So far, this reckless bill has been stalled in the Senate thanks to concerns raised by centrist Democratic Sens. Kyrsten Sinema of Arizona and Joe Manchin of West Virginia. But Senate Democratic leaders are still trying to revive it.
They should read the study. The new study was commissioned by the American Action Forum and conducted by the Center for Public Finance at Rice University. It was authored by John Diamond, the center’s director and a former staff member on the Joint Committee on Taxation.
The study used estimating methods similar to those used by the Joint Committee on Taxation and the Congressional Budget Office.

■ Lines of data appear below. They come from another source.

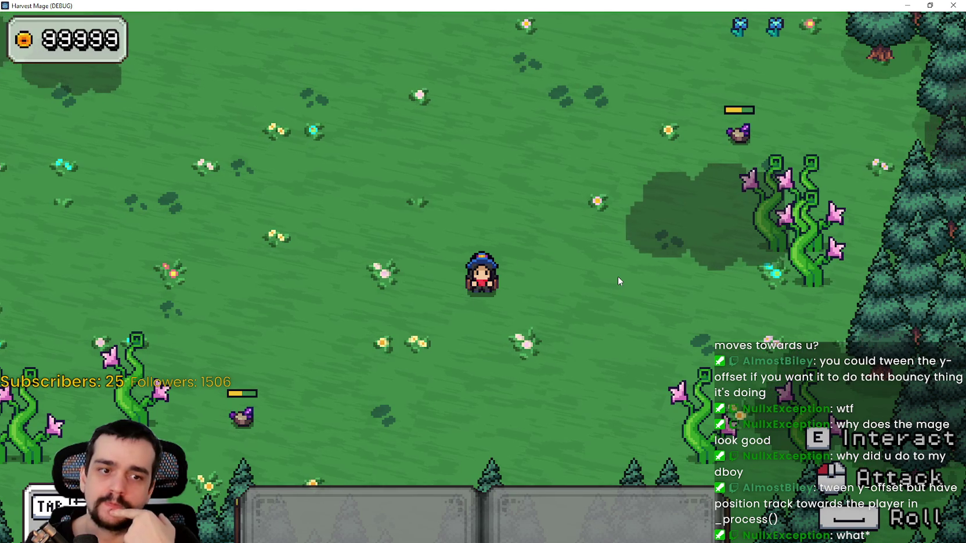
pyautogui.press('d')
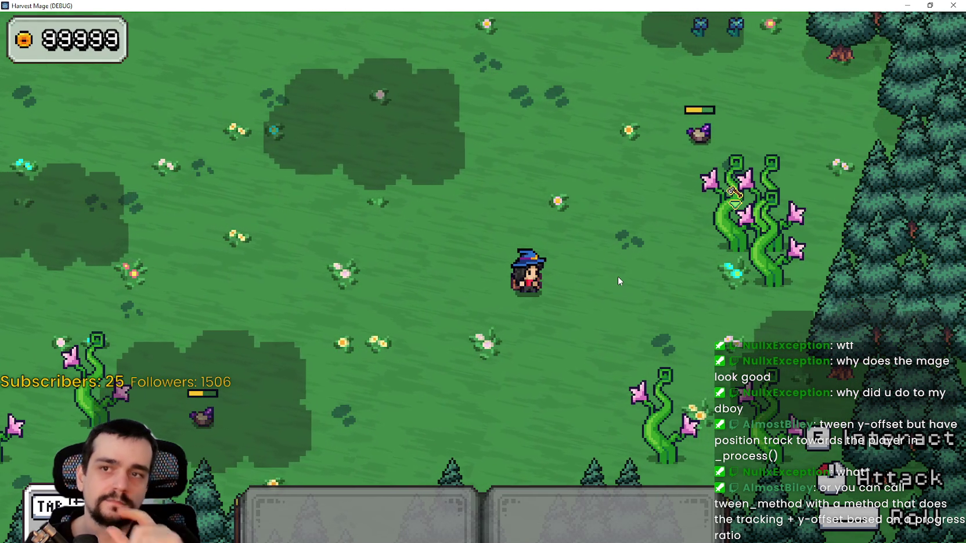
pyautogui.press('F8')
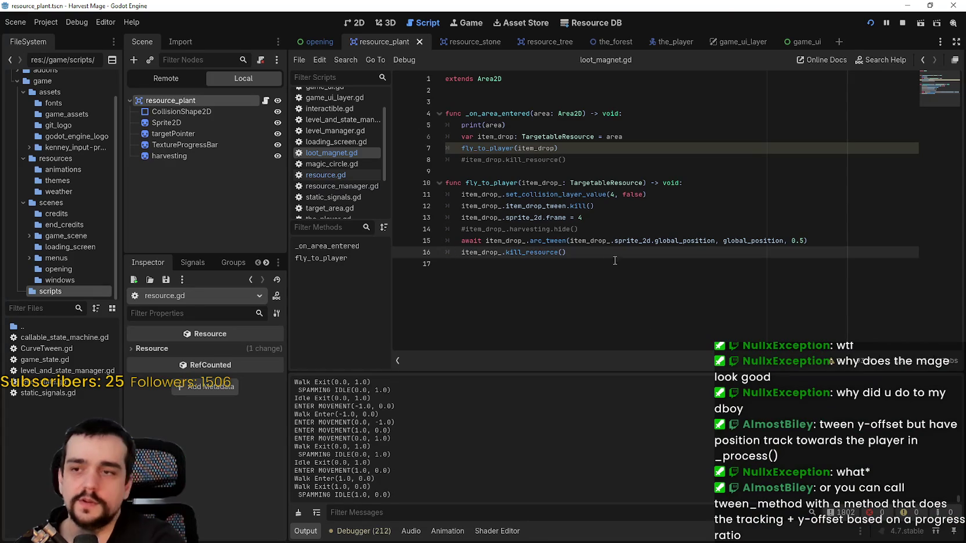
# - Jump from loot_magnet.gd's arc_tween call to its definition in resource.gd via Lookup Symbol
pyautogui.click(355, 175)
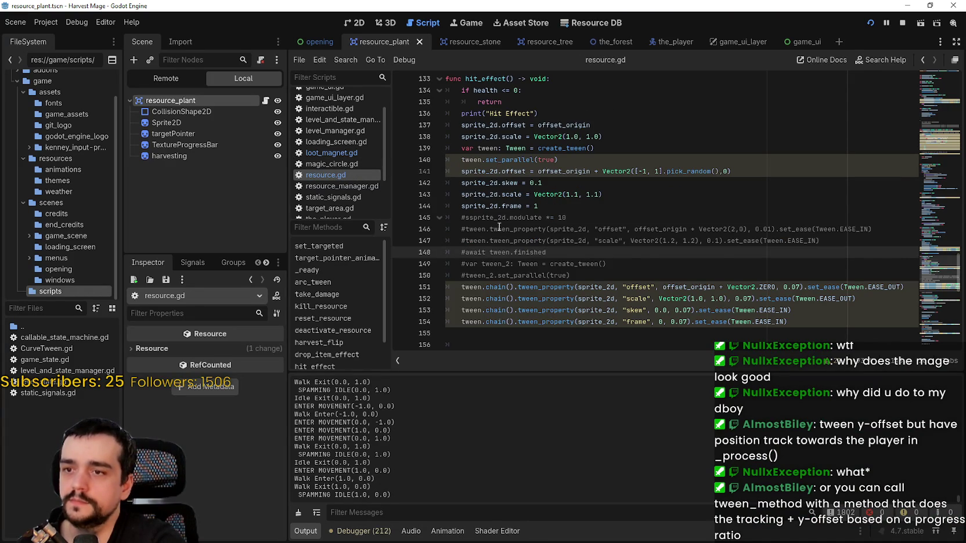
pyautogui.click(322, 152)
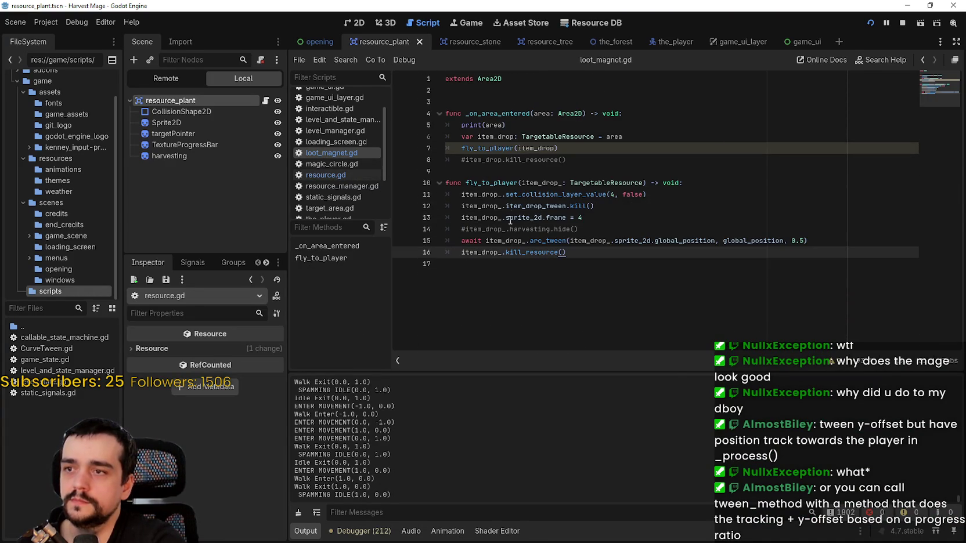
pyautogui.rightClick(546, 241)
pyautogui.click(567, 400)
pyautogui.scroll(-2, 545, 282)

The analysis showed the significant negative economic effects of Build Back Better. According to the study, the House-passed bill would lead to “long-run reductions in GDP, private investment, capital, hours worked, and labor compensation.” It would reduce economic growth, result in a loss of 650,000 jobs, and reduce wages by $350 per worker.
The study also analyzed a scaled-back version of the House bill as suggested by Manchin, which included $500 billion in deficit reduction. This bill would be less harmful to the economy but would still reduce economic growth, employment, and compensation.
The study shows that the proposed tax increases would have a negative impact on the economy, far outweighing any potential benefits from the increased spending. It demonstrates that passing major tax increases would end up depressing the economy and everyone’s economic well-being.
With inflation soaring and the risk of recession rising, now is not the time to pass anti-growth tax increases.